■ DIRECTIONS FOR THIS TASK
Answer these from the review of Giana Sisters: Dream Runners.
(a) How are new characters unlocked?
(b) What kind of racer can be easier to spot than the standard female racer?
(c) What does the writer call the game instead of a racing game?

*** PASSAGE SHOWN Section Begins ***

Dotted throughout the levels are switches that can be activated that will either close of sections of the track or open new ones. A skilled player will use this feature to their advantage and everyone else will have the urge to rage-quit. Giana Sisters: Dream Runners is just that type of game.
New characters can be unlocked by winning races on certain levels, there’s no practical difference to this change but it can be easier to spot your racer if they are a robot rather than the standard female racer. If all racers are in a close bunch it can be easy to lose track of where you are and before you know it, you’ve hit a hazard.

I really like Giana Sisters: Dream Runners but I think it has a melting pot of competitive elements. A last minute hit can cause you to lose a race, a mistimed jump or any lag online will inevitably lead to arguments. It is a fun party game that the whole family can enjoy. I, for one, love the competitiveness of it, but I don’t think of Giana Sisters: Dream Runners as a racing game…… I know it as: “The Slayer of Friendships”. Just make sure you play it with someone who isn’t a sore loser.

*** PASSAGE SHOWN Section Ends ***
*** EXTRACTED ENTRIES Section Begins ***

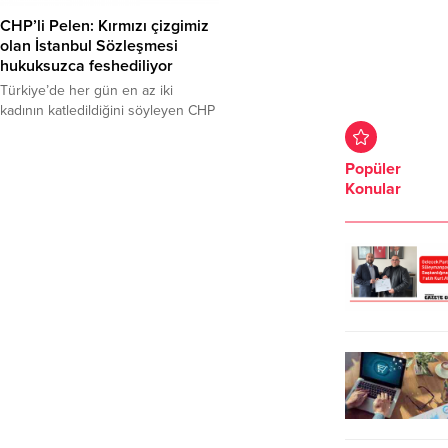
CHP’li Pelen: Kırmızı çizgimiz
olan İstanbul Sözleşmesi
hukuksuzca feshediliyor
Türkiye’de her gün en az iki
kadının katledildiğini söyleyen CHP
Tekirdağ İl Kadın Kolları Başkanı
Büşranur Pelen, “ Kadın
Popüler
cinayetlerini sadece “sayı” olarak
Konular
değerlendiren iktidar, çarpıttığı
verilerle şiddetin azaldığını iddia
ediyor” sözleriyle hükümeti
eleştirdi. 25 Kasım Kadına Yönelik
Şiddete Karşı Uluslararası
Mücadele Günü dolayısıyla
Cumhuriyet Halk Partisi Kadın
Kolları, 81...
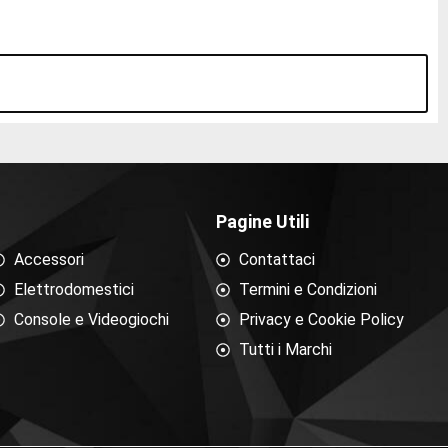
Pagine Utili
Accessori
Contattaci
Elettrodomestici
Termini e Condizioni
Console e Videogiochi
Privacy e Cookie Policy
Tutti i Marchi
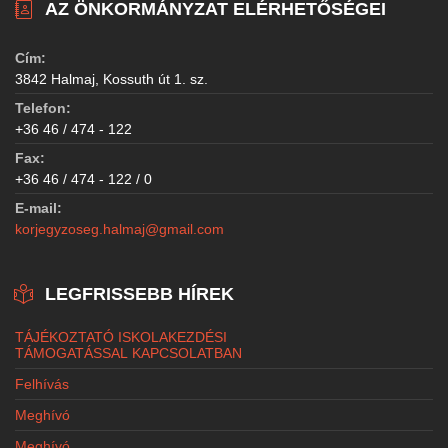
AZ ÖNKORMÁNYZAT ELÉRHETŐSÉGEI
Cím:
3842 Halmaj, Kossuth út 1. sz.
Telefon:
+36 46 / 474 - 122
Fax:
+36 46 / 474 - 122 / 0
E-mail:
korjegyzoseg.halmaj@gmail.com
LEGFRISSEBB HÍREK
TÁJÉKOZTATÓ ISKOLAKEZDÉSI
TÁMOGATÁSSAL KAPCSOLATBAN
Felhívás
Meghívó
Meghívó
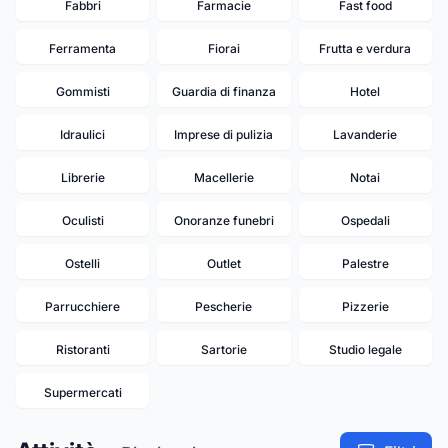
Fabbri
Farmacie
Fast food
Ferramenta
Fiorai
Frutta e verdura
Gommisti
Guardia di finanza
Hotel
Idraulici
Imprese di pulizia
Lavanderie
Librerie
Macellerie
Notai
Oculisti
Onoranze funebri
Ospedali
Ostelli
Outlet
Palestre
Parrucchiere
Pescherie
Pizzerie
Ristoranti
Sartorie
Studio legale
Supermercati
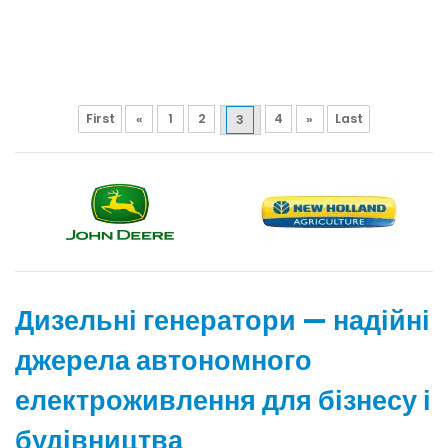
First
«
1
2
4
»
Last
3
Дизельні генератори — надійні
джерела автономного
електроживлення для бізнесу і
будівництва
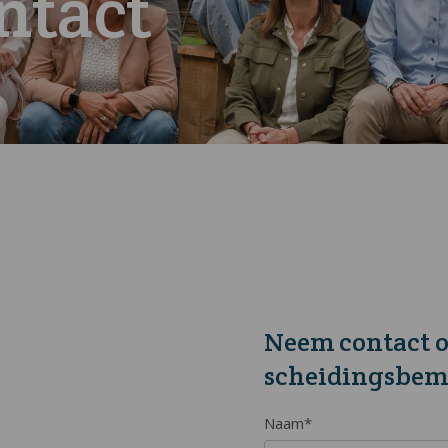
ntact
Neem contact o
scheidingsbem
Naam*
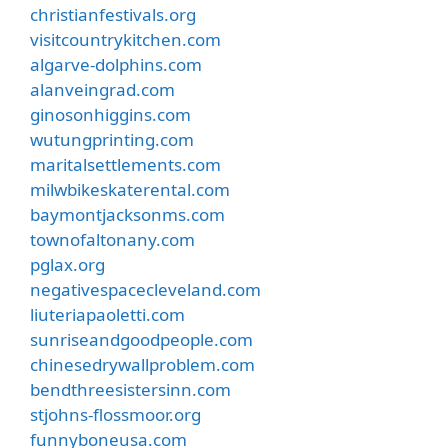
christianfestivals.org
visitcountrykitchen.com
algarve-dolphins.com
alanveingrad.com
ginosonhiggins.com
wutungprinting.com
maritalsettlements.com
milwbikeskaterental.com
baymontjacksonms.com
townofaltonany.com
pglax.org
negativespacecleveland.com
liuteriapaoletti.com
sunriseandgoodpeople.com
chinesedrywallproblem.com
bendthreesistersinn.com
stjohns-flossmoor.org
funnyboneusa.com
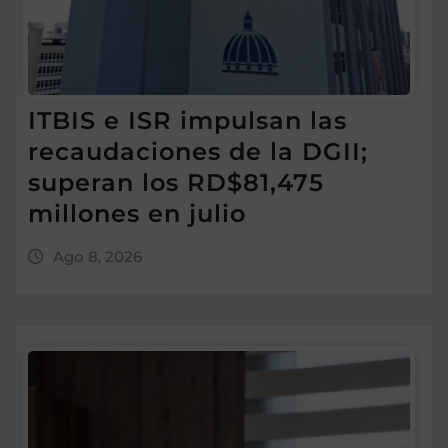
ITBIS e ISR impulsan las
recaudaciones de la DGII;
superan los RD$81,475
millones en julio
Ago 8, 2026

*** EXTRACTED ENTRIES Section Ends ***

■ EXERCISE RESPONSE
(a) By winning races on certain levels.
(b) A robot.
(c) "The Slayer of Friendships".